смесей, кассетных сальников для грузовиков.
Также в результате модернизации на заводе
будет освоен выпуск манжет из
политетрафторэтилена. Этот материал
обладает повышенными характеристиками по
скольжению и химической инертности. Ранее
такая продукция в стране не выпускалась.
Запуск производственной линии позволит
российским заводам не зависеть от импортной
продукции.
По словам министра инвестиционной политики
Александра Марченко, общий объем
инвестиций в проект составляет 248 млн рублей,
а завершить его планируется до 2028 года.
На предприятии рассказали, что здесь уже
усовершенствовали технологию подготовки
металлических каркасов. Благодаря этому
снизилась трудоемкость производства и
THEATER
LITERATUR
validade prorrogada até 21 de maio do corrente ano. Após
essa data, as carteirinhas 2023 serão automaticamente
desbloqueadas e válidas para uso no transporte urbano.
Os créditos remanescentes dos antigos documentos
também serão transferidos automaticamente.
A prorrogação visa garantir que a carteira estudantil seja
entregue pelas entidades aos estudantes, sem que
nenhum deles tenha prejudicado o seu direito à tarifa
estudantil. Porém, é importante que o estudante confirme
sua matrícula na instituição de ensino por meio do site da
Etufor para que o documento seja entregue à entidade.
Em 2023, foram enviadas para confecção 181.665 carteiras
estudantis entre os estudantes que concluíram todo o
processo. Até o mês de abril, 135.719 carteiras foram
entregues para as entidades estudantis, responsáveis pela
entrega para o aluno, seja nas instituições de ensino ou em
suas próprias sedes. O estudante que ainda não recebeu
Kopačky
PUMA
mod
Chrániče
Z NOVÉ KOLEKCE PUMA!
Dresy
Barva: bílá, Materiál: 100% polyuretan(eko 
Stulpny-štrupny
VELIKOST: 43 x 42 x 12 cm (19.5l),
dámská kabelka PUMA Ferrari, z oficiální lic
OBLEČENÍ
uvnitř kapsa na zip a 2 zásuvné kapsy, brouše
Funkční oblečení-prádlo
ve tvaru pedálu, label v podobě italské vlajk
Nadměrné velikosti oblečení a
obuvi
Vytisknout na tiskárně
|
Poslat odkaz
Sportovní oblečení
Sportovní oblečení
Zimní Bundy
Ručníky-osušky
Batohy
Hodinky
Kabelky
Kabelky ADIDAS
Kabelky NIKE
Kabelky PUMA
··········
* Your goal: Can you write out all of the data above again, substituting "REEBOK" for every occurrence of "PUMA" and leaving everything else unchanged?

* Reply:
смесей, кассетных сальников для грузовиков.
Также в результате модернизации на заводе
будет освоен выпуск манжет из
политетрафторэтилена. Этот материал
обладает повышенными характеристиками по
скольжению и химической инертности. Ранее
такая продукция в стране не выпускалась.
Запуск производственной линии позволит
российским заводам не зависеть от импортной
продукции.
По словам министра инвестиционной политики
Александра Марченко, общий объем
инвестиций в проект составляет 248 млн рублей,
а завершить его планируется до 2028 года.
На предприятии рассказали, что здесь уже
усовершенствовали технологию подготовки
металлических каркасов. Благодаря этому
снизилась трудоемкость производства и
THEATER
LITERATUR
validade prorrogada até 21 de maio do corrente ano. Após
essa data, as carteirinhas 2023 serão automaticamente
desbloqueadas e válidas para uso no transporte urbano.
Os créditos remanescentes dos antigos documentos
também serão transferidos automaticamente.
A prorrogação visa garantir que a carteira estudantil seja
entregue pelas entidades aos estudantes, sem que
nenhum deles tenha prejudicado o seu direito à tarifa
estudantil. Porém, é importante que o estudante confirme
sua matrícula na instituição de ensino por meio do site da
Etufor para que o documento seja entregue à entidade.
Em 2023, foram enviadas para confecção 181.665 carteiras
estudantis entre os estudantes que concluíram todo o
processo. Até o mês de abril, 135.719 carteiras foram
entregues para as entidades estudantis, responsáveis pela
entrega para o aluno, seja nas instituições de ensino ou em
suas próprias sedes. O estudante que ainda não recebeu
Kopačky
REEBOK
mod
Chrániče
Z NOVÉ KOLEKCE REEBOK!
Dresy
Barva: bílá, Materiál: 100% polyuretan(eko 
Stulpny-štrupny
VELIKOST: 43 x 42 x 12 cm (19.5l),
dámská kabelka REEBOK Ferrari, z oficiální lic
OBLEČENÍ
uvnitř kapsa na zip a 2 zásuvné kapsy, brouše
Funkční oblečení-prádlo
ve tvaru pedálu, label v podobě italské vlajk
Nadměrné velikosti oblečení a
obuvi
Vytisknout na tiskárně
|
Poslat odkaz
Sportovní oblečení
Sportovní oblečení
Zimní Bundy
Ručníky-osušky
Batohy
Hodinky
Kabelky
Kabelky ADIDAS
Kabelky NIKE
Kabelky REEBOK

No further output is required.